■ Problem details: Scan the entries for "dans". Every line that holds it is to be copied.

■ Information provided:
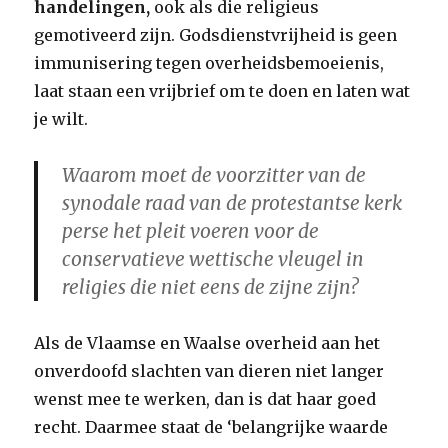
handelingen,
ook als die religieus
gemotiveerd zijn. Godsdienstvrijheid is geen
immunisering tegen overheidsbemoeienis,
laat staan een vrijbrief om te doen en laten wat
je wilt.
Waarom moet de voorzitter van de
synodale raad van de protestantse kerk
perse het pleit voeren voor de
conservatieve wettische vleugel in
religies die niet eens de zijne zijn?
Als de Vlaamse en Waalse overheid aan het
onverdoofd slachten van dieren niet langer
wenst mee te werken, dan is dat haar goed
recht. Daarmee staat de ‘belangrijke waarde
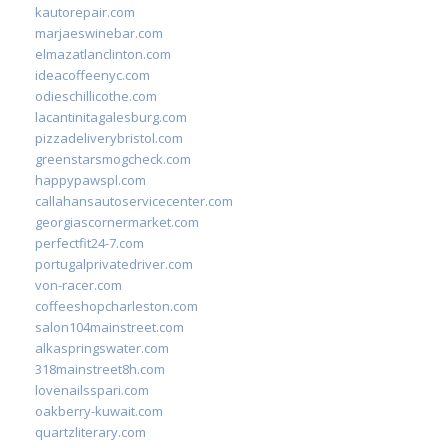
kautorepair.com
marjaeswinebar.com
elmazatlanclinton.com
ideacoffeenyc.com
odieschillicothe.com
lacantinitagalesburg.com
pizzadeliverybristol.com
greenstarsmogcheck.com
happypawspl.com
callahansautoservicecenter.com
georgiascornermarket.com
perfectfit24-7.com
portugalprivatedriver.com
von-racer.com
coffeeshopcharleston.com
salon104mainstreet.com
alkaspringswater.com
318mainstreet8h.com
lovenailsspari.com
oakberry-kuwait.com
quartzliterary.com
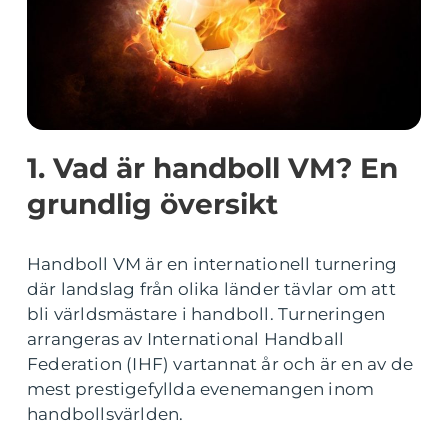
1. Vad är handboll VM? En
grundlig översikt
Handboll VM är en internationell turnering
där landslag från olika länder tävlar om att
bli världsmästare i handboll. Turneringen
arrangeras av International Handball
Federation (IHF) vartannat år och är en av de
mest prestigefyllda evenemangen inom
handbollsvärlden.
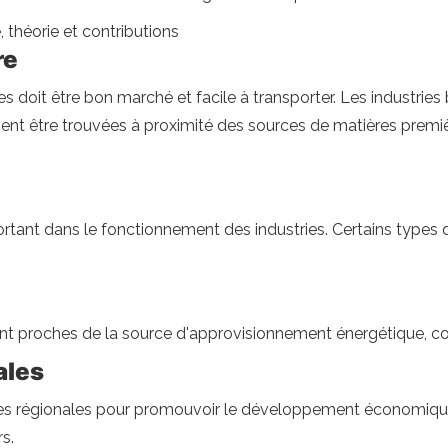
, théorie et contributions
re
ries doit être bon marché et facile à transporter. Les industr
t être trouvées à proximité des sources de matières premières,
ortant dans le fonctionnement des industries. Certains types 
 sont proches de la source d'approvisionnement énergétique, c
ales
s régionales pour promouvoir le développement économique éq
s.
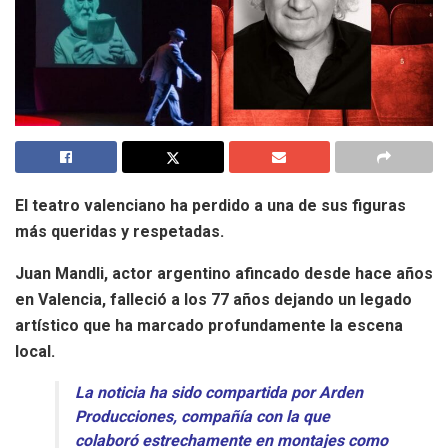
El teatro valenciano ha perdido a una de sus figuras
más queridas y respetadas.
Juan Mandli, actor argentino afincado desde hace años
en Valencia, falleció a los 77 años dejando un legado
artístico que ha marcado profundamente la escena
local.
La noticia ha sido compartida por Arden
Producciones, compañía con la que
colaboró estrechamente en montajes como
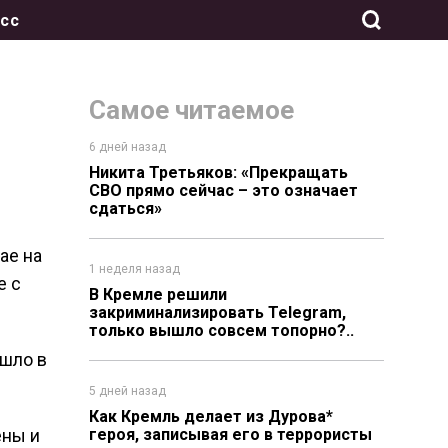
сс
Самое читаемое
6 дней назад
Никита Третьяков: «Прекращать
СВО прямо сейчас – это означает
сдаться»
ае на
1 неделя назад
е с
В Кремле решили
закриминализировать Telegram,
только вышло совсем топорно?..
ошло в
5 дней назад
Как Кремль делает из Дурова*
ены и
героя, записывая его в террористы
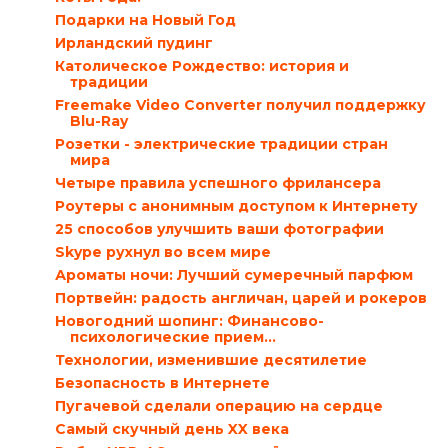
Подарки на Новый Год
Ирландский пудинг
Католическое Рождество: история и
традиции
Freemake Video Converter получил поддержку
Blu-Ray
Розетки - электрические традиции стран
мира
Четыре правила успешного фрилансера
Роутеры с анонимным доступом к Интернету
25 способов улучшить ваши фотографии
Skype рухнул во всем мире
Ароматы ночи: Лучший сумеречный парфюм
Портвейн: радость англичан, царей и рокеров
Новогодний шопинг: Финансово-
психологические прием...
Технологии, изменившие десятилетие
Безопасность в Интернете
Пугачевой сделали операцию на сердце
Самый скучный день XX века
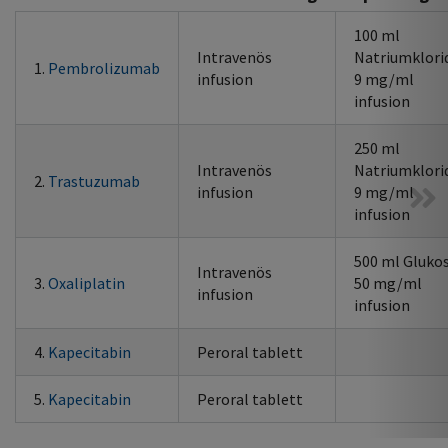
100 ml
Intravenös
Natriumklori
1.
Pembrolizumab
infusion
9 mg/ml
infusion
250 ml
Intravenös
Natriumklori
2.
Trastuzumab
infusion
9 mg/ml
infusion
500 ml Gluko
Intravenös
3.
Oxaliplatin
50 mg/ml
infusion
infusion
4.
Kapecitabin
Peroral tablett
5.
Kapecitabin
Peroral tablett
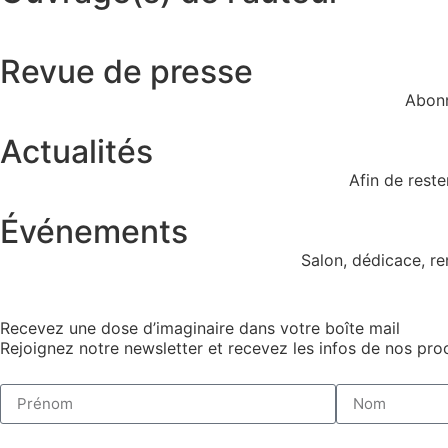
Revue de presse
Abonn
Actualités
Afin de rest
Événements
Salon, dédicace, r
Recevez une dose d’imaginaire dans votre boîte mail
Rejoignez notre newsletter et recevez les infos de nos proc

■ Result of this task:
ortant dans le fonctionnement des industries. Certains types 
Recevez une dose d’imaginaire dans votre boîte mail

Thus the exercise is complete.